Pettit estimated that less than 15 percent of this spring's returning chinook are wild. Most are four to five years old and about 15 pounds.
Rob Masonis, from the Seattle regional office of the conservation group American Rivers, said this year's predicted run still will fall far short of runs prior to the 1970s.
"I think the fact remains that the stocks listed under the Endangered Species Act are in such desperate shape that it would be foolish and a mistake to say, `Oh, we've got good numbers this year, so we don't need to do the things the scientists say we need to do to improve these runs,' " said Masonis, whose Washington, D.C.-based group supports breaching.
A breaching opponent said this year's forecast indicates programs to make dams more fish friendly without breaching them and improved hatchery fish survival are bearing fruit.
"It's hard to make a case as to why we have to take these draconian measures such as dam breaching . . . when we start seeing healthy runs come back," said Bruce Lovelin, of the Columbia River Alliance, a river-industries group in Portland.

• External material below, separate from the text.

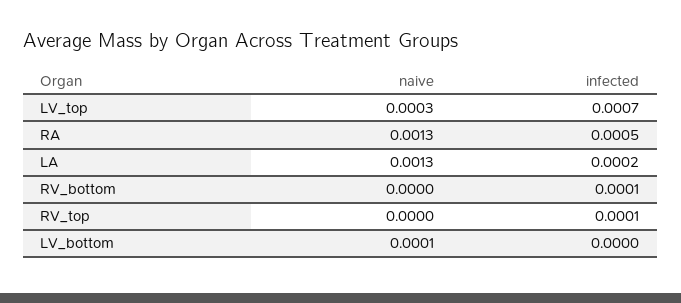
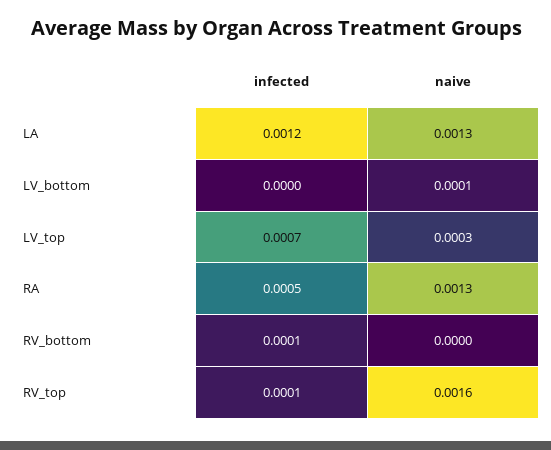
infected, LA: 0.0002 -> 0.0012
naive, RV_top: 0 -> 0.0016

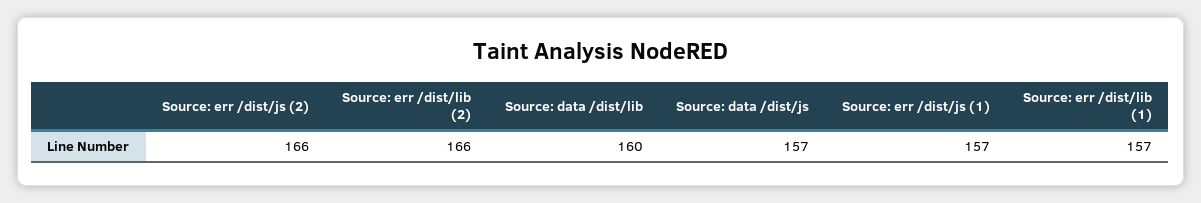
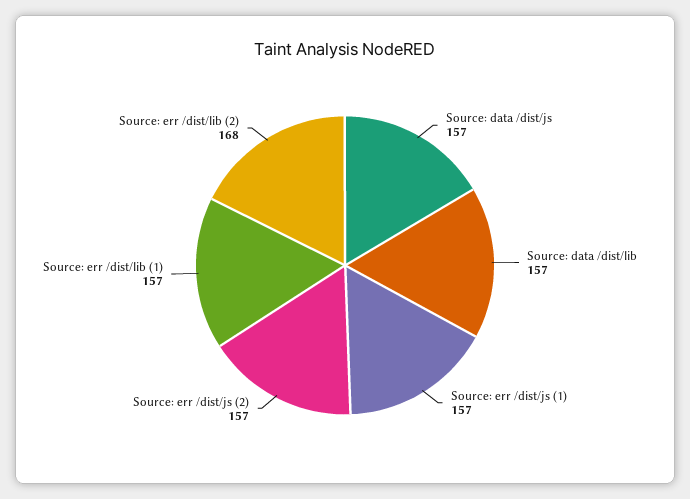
Source: err /dist/js (2): 166 -> 157
Source: err /dist/lib (2): 166 -> 168
Source: data /dist/lib: 160 -> 157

Pettit attributes this year's surging spring chinook run to a cyclical cooling of Pacific Ocean waters off the Northwest coast that began in 1998. The cool-down produced an upwelling of cold, nutrient-rich water that provided more food for salmon.
Lynn Hatcher, tribal fish program manager for central Washington's Yakama Nation, predicted the conditions could be short-lived.
"We'll probably get two good years - this year and next - and then see a natural decline, followed by another eventual increase," he said.